#### DATA SECTION ####
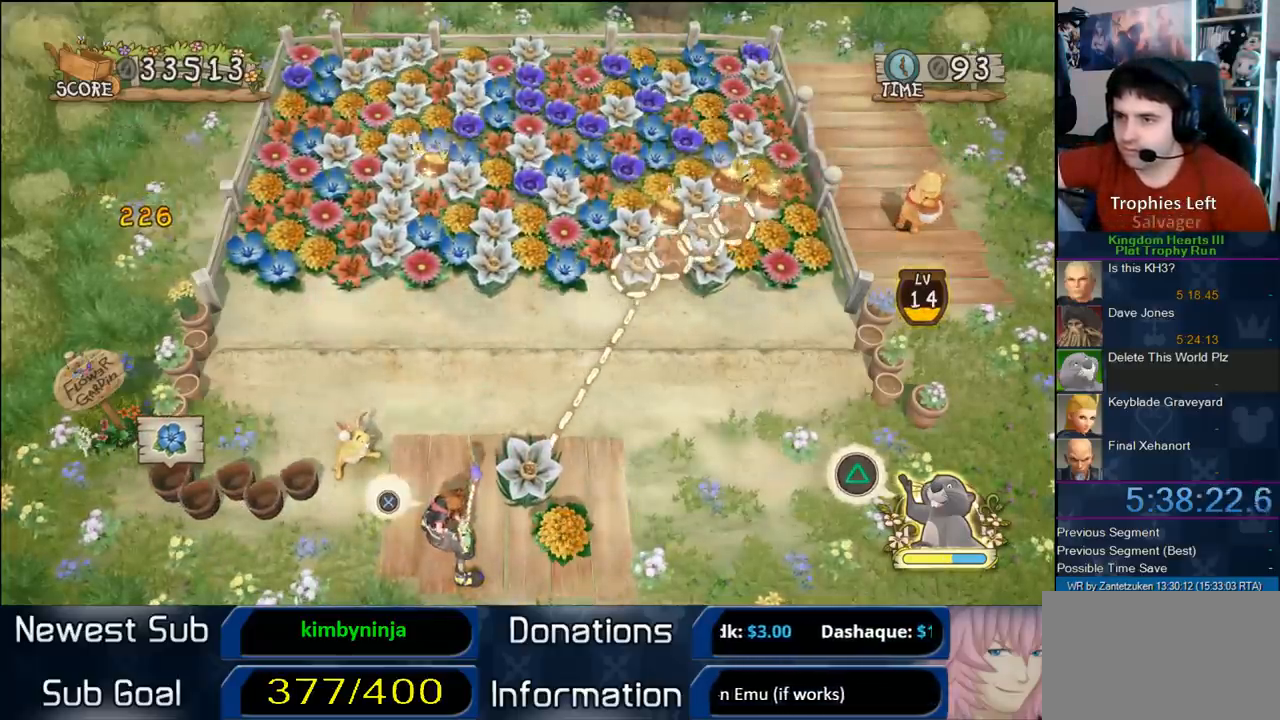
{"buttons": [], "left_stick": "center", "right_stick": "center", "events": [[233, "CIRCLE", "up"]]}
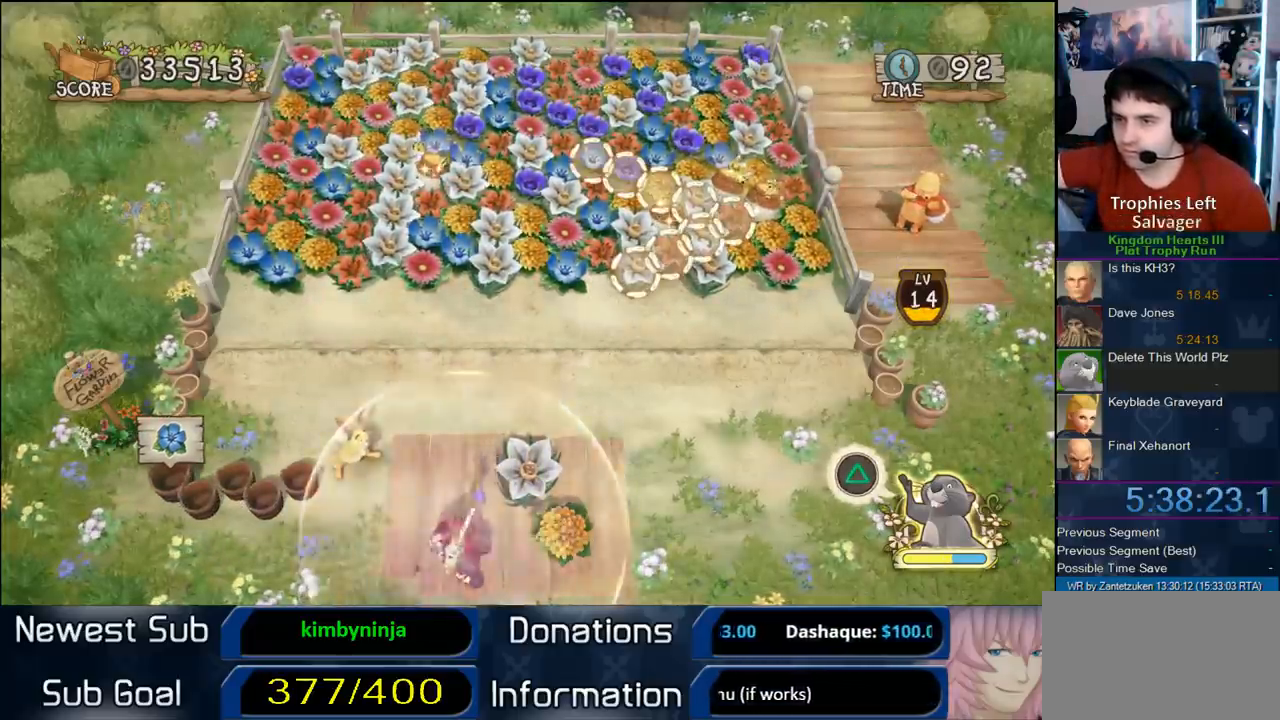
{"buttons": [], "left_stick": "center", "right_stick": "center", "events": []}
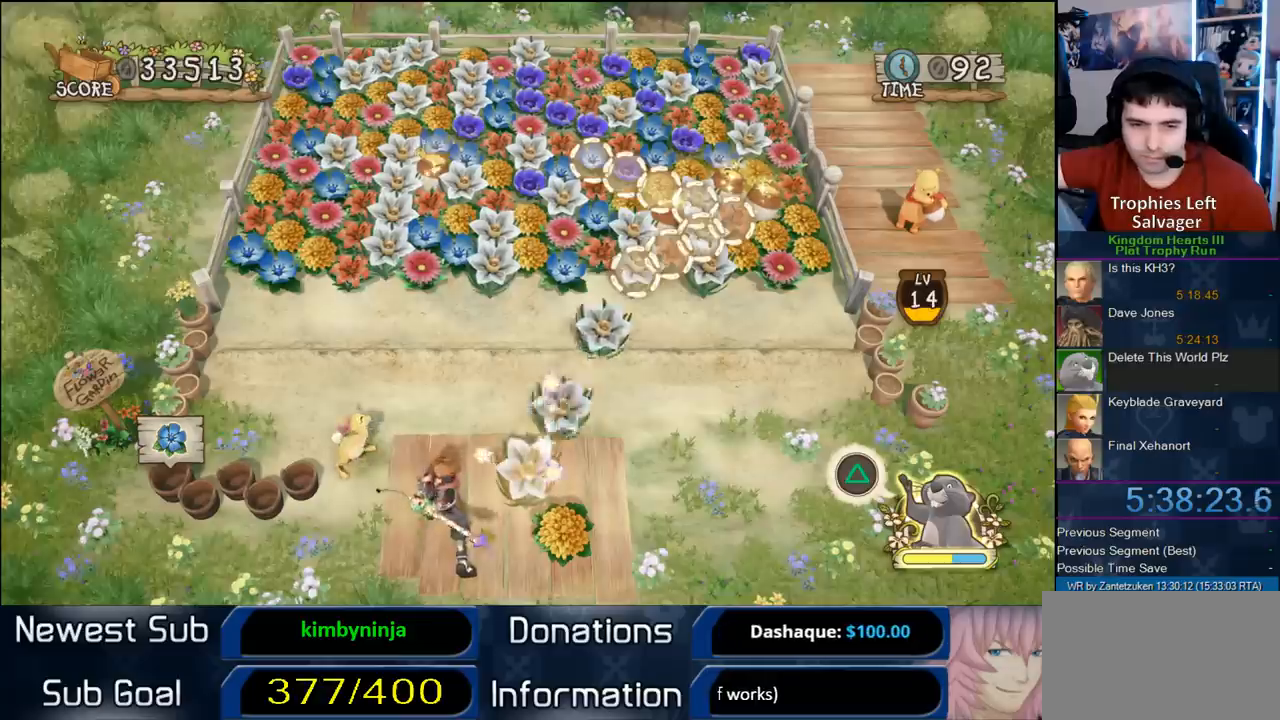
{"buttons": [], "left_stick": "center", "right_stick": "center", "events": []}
####
→ TO DO: With the images omitted, repeat all the data word for word.

→ YOUR RESPONSE:
{"buttons": [], "left_stick": "center", "right_stick": "center", "events": [[233, "CIRCLE", "up"]]}
{"buttons": [], "left_stick": "center", "right_stick": "center", "events": []}
{"buttons": [], "left_stick": "center", "right_stick": "center", "events": []}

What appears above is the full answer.